Output the data below exactly, images excluded.

------ Records for the exercise

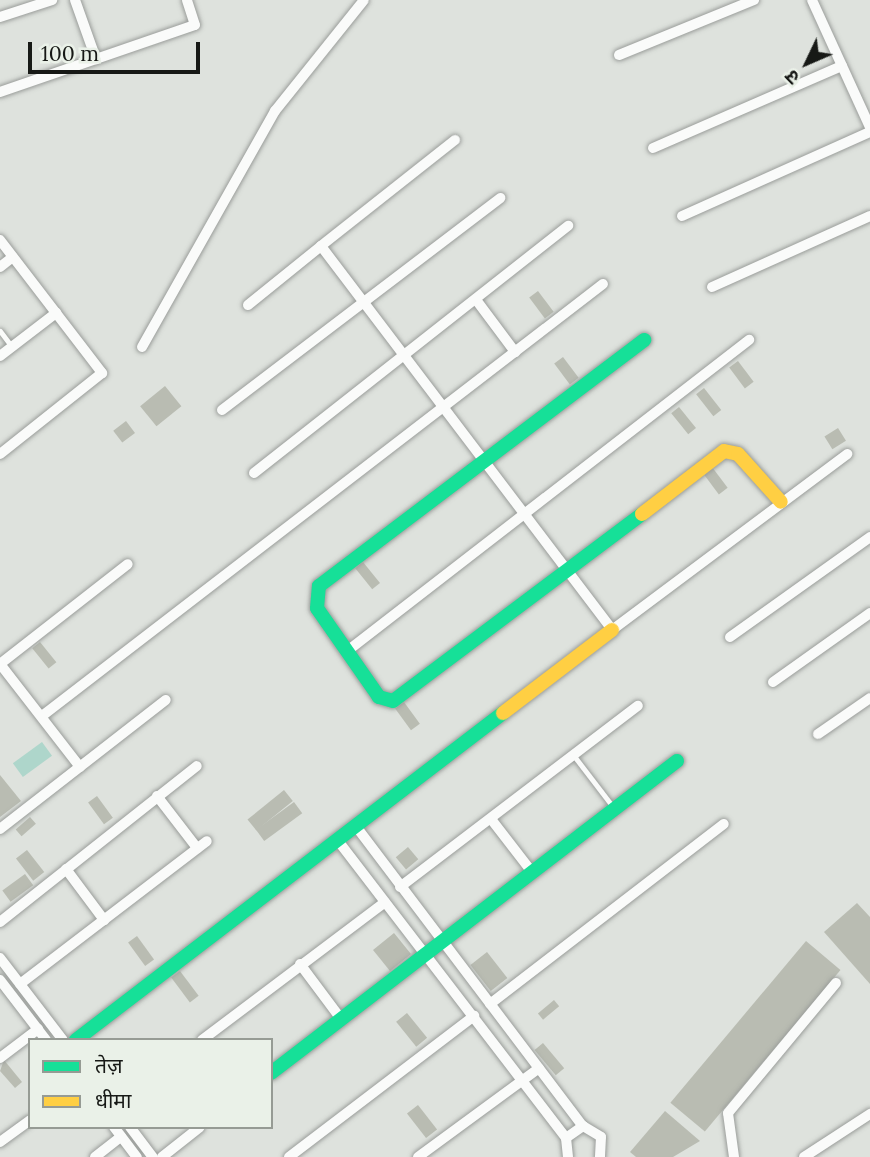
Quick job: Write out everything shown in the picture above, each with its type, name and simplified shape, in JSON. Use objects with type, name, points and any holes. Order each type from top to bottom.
[{"type":"street","points":[[0,17],[52,0]]},
{"type":"street","points":[[75,0],[96,59]]},
{"type":"street","points":[[0,92],[195,25],[187,0]]},
{"type":"street","points":[[142,347],[275,111],[318,51],[365,0]]},
{"type":"street","points":[[618,55],[754,0]]},
{"type":"street","points":[[682,216],[870,130],[865,101],[842,66],[812,0]]},
{"type":"street","points":[[653,148],[842,66]]},
{"type":"street","points":[[248,305],[455,140]]},
{"type":"street","points":[[222,410],[361,300],[500,198]]},
{"type":"street","points":[[712,287],[870,216]]},
{"type":"street","points":[[254,473],[477,301],[568,226]]},
{"type":"street","points":[[0,240],[102,373],[0,454]]},
{"type":"street","points":[[321,246],[612,631]]},
{"type":"street","points":[[0,267],[13,257]]},
{"type":"street","points":[[42,716],[603,284]]},
{"type":"street","points":[[477,301],[515,352]]},
{"type":"street","points":[[0,356],[56,313]]},
{"type":"street","points":[[644,340],[319,586],[317,608],[379,697],[393,701],[566,573],[724,451],[738,454],[781,502]]},
{"type":"street","points":[[346,652],[749,340]]},
{"type":"street","points":[[79,1038],[358,829],[612,631],[847,454]]},
{"type":"street","points":[[730,637],[870,537]]},
{"type":"street","points":[[80,767],[0,664],[128,564]]},
{"type":"street","points":[[773,682],[870,613]]},
{"type":"street","points":[[818,734],[870,698]]},
{"type":"street","points":[[0,828],[166,700]]},
{"type":"street","points":[[400,887],[638,706]]},
{"type":"street","points":[[273,1071],[677,761]]},
{"type":"street","points":[[0,922],[197,766]]},
{"type":"street","points":[[157,796],[197,848]]},
{"type":"street","points":[[491,819],[533,872]]},
{"type":"street","points":[[490,1004],[724,824]]},
{"type":"street","points":[[358,829],[583,1126],[601,1137],[602,1156]]},
{"type":"street","points":[[20,984],[207,841]]},
{"type":"street","points":[[339,842],[427,953],[566,1138],[568,1157]]},
{"type":"street","points":[[66,869],[104,920]]},
{"type":"street","points":[[205,1038],[385,902]]},
{"type":"street","points":[[0,958],[61,1038]]},
{"type":"street","points":[[300,964],[341,1019]]},
{"type":"street","points":[[0,980],[45,1038]]},
{"type":"street","points":[[734,1157],[728,1113],[836,983]]},
{"type":"street","points":[[289,1157],[474,1016]]},
{"type":"street","points":[[0,1058],[38,1029]]},
{"type":"street","points":[[418,1157],[521,1078],[539,1068]]},
{"type":"street","points":[[804,1157],[870,1114]]},
{"type":"street","points":[[0,1142],[28,1121]]},
{"type":"street","points":[[566,1138],[583,1126]]},
{"type":"street","points":[[132,1129],[153,1157]]},
{"type":"street","points":[[162,1157],[197,1129]]},
{"type":"street","points":[[95,1157],[118,1132],[137,1157]]},
{"type":"lane","points":[[0,331],[12,347]]},
{"type":"lane","points":[[574,755],[614,809]]},
{"type":"shaded area","points":[[42,742],[52,756],[23,777],[13,763]]},
{"type":"building","points":[[538,291],[554,312],[545,318],[529,298]]},
{"type":"building","points":[[563,357],[579,378],[570,384],[554,364]]},
{"type":"building","points":[[738,361],[754,382],[745,388],[729,368]]},
{"type":"building","points":[[165,386],[181,406],[156,426],[140,406]]},
{"type":"building","points":[[704,388],[721,410],[713,416],[696,394]]},
{"type":"building","points":[[679,407],[696,428],[688,434],[671,413]]},
{"type":"building","points":[[126,421],[135,433],[122,443],[113,431]]},
{"type":"building","points":[[838,428],[846,441],[832,449],[824,436]]},
{"type":"building","points":[[712,467],[728,488],[719,494],[703,474]]},
{"type":"building","points":[[363,562],[380,583],[372,589],[355,568]]},
{"type":"building","points":[[40,642],[56,662],[49,668],[32,648]]},
{"type":"building","points":[[404,702],[420,724],[411,730],[395,708]]},
{"type":"building","points":[[0,775],[21,801],[0,817]]},
{"type":"building","points":[[284,790],[293,801],[256,830],[247,820]]},
{"type":"building","points":[[97,796],[113,818],[104,824],[88,802]]},
{"type":"building","points":[[294,802],[302,813],[264,841],[256,830]]},
{"type":"building","points":[[30,817],[36,824],[22,836],[16,829]]},
{"type":"building","points":[[408,847],[418,859],[406,870],[396,857]]},
{"type":"building","points":[[27,850],[44,872],[33,881],[16,859]]},
{"type":"building","points":[[25,874],[33,885],[11,902],[2,890]]},
{"type":"building","points":[[857,903],[870,917],[870,984],[824,932]]},
{"type":"building","points":[[394,933],[411,954],[390,971],[373,950]]},
{"type":"building","points":[[137,936],[154,959],[145,966],[128,942]]},
{"type":"building","points":[[806,941],[840,970],[705,1132],[670,1103]]},
{"type":"building","points":[[487,952],[507,978],[491,991],[470,965]]},
{"type":"building","points":[[180,971],[199,996],[190,1002],[171,978]]},
{"type":"building","points":[[554,1000],[559,1006],[543,1020],[538,1013]]},
{"type":"building","points":[[407,1013],[427,1038],[416,1047],[396,1022]]},
{"type":"building","points":[[543,1043],[564,1068],[556,1075],[535,1050]]},
{"type":"building","points":[[4,1060],[22,1082],[15,1088],[0,1071]]},
{"type":"building","points":[[418,1105],[437,1129],[426,1138],[407,1114]]},
{"type":"building","points":[[665,1111],[700,1141],[673,1157],[636,1157],[630,1152]]},
{"type":"traffic: fast","points":[[642,514],[393,701],[379,697],[317,608],[319,586],[644,340]]},
{"type":"traffic: fast","points":[[79,1038],[503,713]]},
{"type":"traffic: fast","points":[[273,1071],[677,761]]},
{"type":"traffic: slow","points":[[642,514],[724,451],[738,454],[781,502]]},
{"type":"traffic: slow","points":[[503,713],[612,630]]}]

------------

▶ [Reply]:
Quick job: Write out everything shown in the picture above, each with its type, name and simplified shape, in JSON. Use objects with type, name, points and any holes. Order each type from top to bottom.
[{"type":"street","points":[[0,17],[52,0]]},
{"type":"street","points":[[75,0],[96,59]]},
{"type":"street","points":[[0,92],[195,25],[187,0]]},
{"type":"street","points":[[142,347],[275,111],[318,51],[365,0]]},
{"type":"street","points":[[618,55],[754,0]]},
{"type":"street","points":[[682,216],[870,130],[865,101],[842,66],[812,0]]},
{"type":"street","points":[[653,148],[842,66]]},
{"type":"street","points":[[248,305],[455,140]]},
{"type":"street","points":[[222,410],[361,300],[500,198]]},
{"type":"street","points":[[712,287],[870,216]]},
{"type":"street","points":[[254,473],[477,301],[568,226]]},
{"type":"street","points":[[0,240],[102,373],[0,454]]},
{"type":"street","points":[[321,246],[612,631]]},
{"type":"street","points":[[0,267],[13,257]]},
{"type":"street","points":[[42,716],[603,284]]},
{"type":"street","points":[[477,301],[515,352]]},
{"type":"street","points":[[0,356],[56,313]]},
{"type":"street","points":[[644,340],[319,586],[317,608],[379,697],[393,701],[566,573],[724,451],[738,454],[781,502]]},
{"type":"street","points":[[346,652],[749,340]]},
{"type":"street","points":[[79,1038],[358,829],[612,631],[847,454]]},
{"type":"street","points":[[730,637],[870,537]]},
{"type":"street","points":[[80,767],[0,664],[128,564]]},
{"type":"street","points":[[773,682],[870,613]]},
{"type":"street","points":[[818,734],[870,698]]},
{"type":"street","points":[[0,828],[166,700]]},
{"type":"street","points":[[400,887],[638,706]]},
{"type":"street","points":[[273,1071],[677,761]]},
{"type":"street","points":[[0,922],[197,766]]},
{"type":"street","points":[[157,796],[197,848]]},
{"type":"street","points":[[491,819],[533,872]]},
{"type":"street","points":[[490,1004],[724,824]]},
{"type":"street","points":[[358,829],[583,1126],[601,1137],[602,1156]]},
{"type":"street","points":[[20,984],[207,841]]},
{"type":"street","points":[[339,842],[427,953],[566,1138],[568,1157]]},
{"type":"street","points":[[66,869],[104,920]]},
{"type":"street","points":[[205,1038],[385,902]]},
{"type":"street","points":[[0,958],[61,1038]]},
{"type":"street","points":[[300,964],[341,1019]]},
{"type":"street","points":[[0,980],[45,1038]]},
{"type":"street","points":[[734,1157],[728,1113],[836,983]]},
{"type":"street","points":[[289,1157],[474,1016]]},
{"type":"street","points":[[0,1058],[38,1029]]},
{"type":"street","points":[[418,1157],[521,1078],[539,1068]]},
{"type":"street","points":[[804,1157],[870,1114]]},
{"type":"street","points":[[0,1142],[28,1121]]},
{"type":"street","points":[[566,1138],[583,1126]]},
{"type":"street","points":[[132,1129],[153,1157]]},
{"type":"street","points":[[162,1157],[197,1129]]},
{"type":"street","points":[[95,1157],[118,1132],[137,1157]]},
{"type":"lane","points":[[0,331],[12,347]]},
{"type":"lane","points":[[574,755],[614,809]]},
{"type":"shaded area","points":[[42,742],[52,756],[23,777],[13,763]]},
{"type":"building","points":[[538,291],[554,312],[545,318],[529,298]]},
{"type":"building","points":[[563,357],[579,378],[570,384],[554,364]]},
{"type":"building","points":[[738,361],[754,382],[745,388],[729,368]]},
{"type":"building","points":[[165,386],[181,406],[156,426],[140,406]]},
{"type":"building","points":[[704,388],[721,410],[713,416],[696,394]]},
{"type":"building","points":[[679,407],[696,428],[688,434],[671,413]]},
{"type":"building","points":[[126,421],[135,433],[122,443],[113,431]]},
{"type":"building","points":[[838,428],[846,441],[832,449],[824,436]]},
{"type":"building","points":[[712,467],[728,488],[719,494],[703,474]]},
{"type":"building","points":[[363,562],[380,583],[372,589],[355,568]]},
{"type":"building","points":[[40,642],[56,662],[49,668],[32,648]]},
{"type":"building","points":[[404,702],[420,724],[411,730],[395,708]]},
{"type":"building","points":[[0,775],[21,801],[0,817]]},
{"type":"building","points":[[284,790],[293,801],[256,830],[247,820]]},
{"type":"building","points":[[97,796],[113,818],[104,824],[88,802]]},
{"type":"building","points":[[294,802],[302,813],[264,841],[256,830]]},
{"type":"building","points":[[30,817],[36,824],[22,836],[16,829]]},
{"type":"building","points":[[408,847],[418,859],[406,870],[396,857]]},
{"type":"building","points":[[27,850],[44,872],[33,881],[16,859]]},
{"type":"building","points":[[25,874],[33,885],[11,902],[2,890]]},
{"type":"building","points":[[857,903],[870,917],[870,984],[824,932]]},
{"type":"building","points":[[394,933],[411,954],[390,971],[373,950]]},
{"type":"building","points":[[137,936],[154,959],[145,966],[128,942]]},
{"type":"building","points":[[806,941],[840,970],[705,1132],[670,1103]]},
{"type":"building","points":[[487,952],[507,978],[491,991],[470,965]]},
{"type":"building","points":[[180,971],[199,996],[190,1002],[171,978]]},
{"type":"building","points":[[554,1000],[559,1006],[543,1020],[538,1013]]},
{"type":"building","points":[[407,1013],[427,1038],[416,1047],[396,1022]]},
{"type":"building","points":[[543,1043],[564,1068],[556,1075],[535,1050]]},
{"type":"building","points":[[4,1060],[22,1082],[15,1088],[0,1071]]},
{"type":"building","points":[[418,1105],[437,1129],[426,1138],[407,1114]]},
{"type":"building","points":[[665,1111],[700,1141],[673,1157],[636,1157],[630,1152]]},
{"type":"traffic: fast","points":[[642,514],[393,701],[379,697],[317,608],[319,586],[644,340]]},
{"type":"traffic: fast","points":[[79,1038],[503,713]]},
{"type":"traffic: fast","points":[[273,1071],[677,761]]},
{"type":"traffic: slow","points":[[642,514],[724,451],[738,454],[781,502]]},
{"type":"traffic: slow","points":[[503,713],[612,630]]}]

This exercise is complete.